You are currently viewing Anonyme la Voisine : Baise Risquée sur le Palier de l’Immeuble

Anonyme la Voisine : Baise Risquée sur le Palier de l’Immeuble

L’ascenseur s’arrête au cinquième avec un grincement familier. J’entends la porte du couloir claquer. Des pas lourds. C’est toi. Encore. Je suis sortie fumer une clope sur le palier, porte entrouverte. Mon cœur cogne déjà. Tu passes devant mon appart, sac poubelle à la main. Nos regards se croisent. Électrique. ‘Salut voisine’, murmures-tu, voix rauque. Je tire une dernière taffe, écrase le mégot sous mon talon. ‘T’es rentré tard, encore bu ?’ Tes yeux descendent sur mon décolleté, comme la première fois au bar. Tension palpable. Bruits d’en bas : le voisin du trois qui tousse, porte qui claque au rez-de-chaussée. On est seuls ici, mais pas vraiment. Tu t’approches. Odeur d’alcool et de sueur. ‘J’ai pensé à toi.’ Ma chatte palpite. Je recule, pousse la porte. ‘Entre vite. Faut pas qu’on nous voie.’ Tu franchis le seuil. Porte claque doucement. Verrou tourné. Adrénaline pure.

À peine à l’intérieur, tes mains sur mes hanches. Tu me plaques contre le mur du couloir. ‘T’es bonne comme ça, sans chichis.’ Je gémis bas, étouffe le son contre ton épaule. ‘Chut, les murs sont fins.’ Ta bouche sur mon cou, mordille. Je défais ta ceinture, d’un geste sec. Ta queue jaillit, dure, veinée. ‘Putain, t’es prête.’ Mes doigts l’enserrent, pompant fort. Tu grognes : ‘Suce-moi, madame.’ Je m’agenouille, couloir étroit, lumière crue du néon. Ta bite en bouche, sel et chaleur. Tu empoignes mes cheveux. ‘Plus profond.’ Je bave, gorge pleine, bruits de succion étouffés. Quelqu’un passe dans le couloir dehors. Pas hésitants. On s’immobilise. Tension décuple le désir. L’ascenseur bourdonne à l’étage. On reprend, frénétique. Tu me relèves, arraches mon legging. ‘À quatre pattes, là, sur le carrelage.’ Je m’exécute, cul offert. Vue par la fenêtre : lumières du quartier, voitures qui klaxonnent. Tu craches sur ma fente, entres d’un coup. Brutal. ‘T’es trempée, salope de voisine.’ Je mords mon poing pour ne pas hurler. Coups de reins violents, claques de peau contre peau. ‘Plus fort, mais tais-toi.’ Tes mains malaxent mes seins lourds, pincements aux tétons. Je jouis vite, spasmes violents, jus qui coule sur mes cuisses. ‘C’est ça, serre-moi.’ Tu accélères, grognes bas : ‘Je vais te remplir.’ Éjac faciale ? Non, tu te retires, gicles sur mes fesses. Chaud, épais. On halète, corps collés.

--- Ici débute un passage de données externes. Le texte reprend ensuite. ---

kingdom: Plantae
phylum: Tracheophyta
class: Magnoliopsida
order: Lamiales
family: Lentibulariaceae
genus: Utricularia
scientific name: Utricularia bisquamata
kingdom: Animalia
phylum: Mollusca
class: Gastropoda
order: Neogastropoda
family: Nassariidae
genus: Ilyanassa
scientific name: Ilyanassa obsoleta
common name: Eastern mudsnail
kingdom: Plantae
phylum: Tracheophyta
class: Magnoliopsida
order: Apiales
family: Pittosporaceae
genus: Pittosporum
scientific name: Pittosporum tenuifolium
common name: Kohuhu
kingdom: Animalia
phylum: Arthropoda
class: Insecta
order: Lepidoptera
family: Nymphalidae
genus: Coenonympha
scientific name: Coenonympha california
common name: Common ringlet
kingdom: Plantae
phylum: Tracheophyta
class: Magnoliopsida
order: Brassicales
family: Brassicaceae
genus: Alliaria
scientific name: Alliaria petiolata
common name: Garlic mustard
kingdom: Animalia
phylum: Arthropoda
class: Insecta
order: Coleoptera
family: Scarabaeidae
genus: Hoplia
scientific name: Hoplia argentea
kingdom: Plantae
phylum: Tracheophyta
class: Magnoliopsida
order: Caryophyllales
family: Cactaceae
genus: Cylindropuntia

L’Approche : Tension sur le Palier

Tu te rhabilles en premier. ‘Incroyable, comme la dernière fois.’ Je souris, encore tremblante. ‘File, avant que le vieux du six sorte son chien.’ Tu ouvres la porte, vérifies le couloir. Vide. Tu disparais. Je ferme, nue, peau brûlante. Odeur de sexe imprègne l’air. Je traverse mon appart pieds nus, jambes flageolantes. Douche rapide, eau qui lave le sperme séché. Peignoir sur corps endolori. Chat qui miaule, indifférent. Dehors, bruit de poubelles vidées. Je suis redevenue Anonyme. La voisine tranquille qui dit bonjour poliment. Personne ne sait. Mon secret palpite encore entre mes cuisses. Frisson du risque. À quelques mètres, chez toi. Demain, peut-être, on se croisera à nouveau. L’ascenseur nous trahira pas.